Operational Resilience
Every subsystem degrades gracefully:
- ML model missing → returns
(0.0, level 0), ingestion continues - VPN enrichment API down → records
vpn_detected: false, continues - LLM unavailable → returns 503 on AI endpoints, everything else works
- PostgreSQL unreachable → health endpoint reports failure, returns 503
Trust Boundaries
The platform enforces five explicit trust boundaries.

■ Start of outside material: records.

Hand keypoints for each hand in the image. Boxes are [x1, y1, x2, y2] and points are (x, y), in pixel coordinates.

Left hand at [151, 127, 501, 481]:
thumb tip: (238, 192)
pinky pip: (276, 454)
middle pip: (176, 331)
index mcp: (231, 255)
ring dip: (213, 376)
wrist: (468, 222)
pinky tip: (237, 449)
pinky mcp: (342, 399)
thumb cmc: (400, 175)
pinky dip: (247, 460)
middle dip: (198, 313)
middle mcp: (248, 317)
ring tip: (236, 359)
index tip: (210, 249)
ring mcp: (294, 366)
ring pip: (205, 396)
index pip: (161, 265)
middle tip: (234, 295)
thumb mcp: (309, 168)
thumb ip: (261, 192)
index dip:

Understanding these is essential for secure deployment.
| Boundary | What It Prevents | How It's Enforced |
|---|---|---|
| 1 — Ingest-only path | Honeypot compromise leading to full backend access | Network isolation; only POST /log accepts honeypot traffic |
| 2 — ORM layer | SQL injection from hostile attacker payloads | SQLAlchemy parameterised queries; no raw SQL strings |
| 3 — JWT auth | Unauthenticated access to sessions, scores, alerts | JWT Bearer token required on all protected endpoints |
| 4 — RBAC role check | Analysts escalating to admin operations (SDN control) | Role checked on every admin endpoint via FastAPI dependency |
| 5 — SDN network isolation | Attacker influencing SDN controller directly | SDN only reads scores from backend; not directly reachable from honeypot network |
Do not co-locate the honeypot network and platform network on the same VLAN. A misconfigured route that lets POST /log traffic access 5432/tcp breaks Boundary 1 and 2 simultaneously.
End-to-End Data Flow
Here is a complete walkthrough of what happens from the moment an attacker connects to a honeypot to when a SOC analyst sees the alert.
Step-by-step narration:
- Attacker connects to Cowrie, which presents a fake SSH server and captures every command
- Cowrie sends events as JSON to
POST /log— one event per command, credential attempt, or file operation - Backend upserts the attacker profile (first seen, last seen, cumulative behaviour) and appends the event to the session log
- ML scorer runs — extracts a 16-dimensional feature vector and predicts threat class
- Score persisted — the attacker profile's
threat_scoreandthreat_levelare updated - Alert broadcast — if level ≥ 3 (High), the alert manager pushes a message to all connected WebSocket clients
- SDN polling — the Ryu controller periodically queries
/score/{ip}; if level meets threshold, it installs an OpenFlow redirect rule - Analyst requests AI triage —
POST /ai/analyzesends session context to the LLM, which returns MITRE ATT&CK TTPs, IoCs, and recommended actions
Data Contracts
Each layer exchanges data through explicit schemas (Pydantic models) — no ad-hoc dicts or unvalidated strings cross boundaries.
Honeypot Event Payload (POST /log)
{
"eventid": "cowrie.command.input",
"src_ip": "203.0.113.10",
"src_port": 50555,
"dst_ip": "10.0.2.1",
"dst_port": 22,
"session": "sensor-session-uuid",
"protocol": "ssh",
"timestamp": "2026-01-01T00:00:00Z",
"input": "cat /etc/passwd",
"username": "root",
"password": "toor"
}
Session Record (PostgreSQL)
- One row in
session_logsper logical attacker interaction - References
attacker_profilesby IP - Contains aggregated behaviour: commands list, credential attempts, threat score
Attacker Profile (PostgreSQL)
- One row in
attacker_profilesper unique source IP - Longitudinal view: total sessions, cumulative threat score, VPN flag, country, ISP
Alert Payload (WebSocket)
{
"type": "alert",
"session_id": "uuid",
"src_ip": "203.0.113.10",
"threat_level": 4,
"threat_score": 0.87,
"honeypot": "cowrie",
"timestamp": "2026-01-01T00:01:30Z"
}
Performance and Latency
Critical path targets (see Observability and SLOs for full SLO table):
| Path | Target |
|---|---|
POST /log ingestion p95 | < 500ms |
GET /score/{ip} p95 | < 300ms |
| WebSocket alert delivery | < 100ms after ingestion |
POST /ai/analyze | 2–10s (LLM-dependent) |
The ML scorer uses an in-memory TTL cache to avoid re-scoring the same IP on every event. The LLM path is intentionally asynchronous — it is called by analysts, not in the hot ingestion path.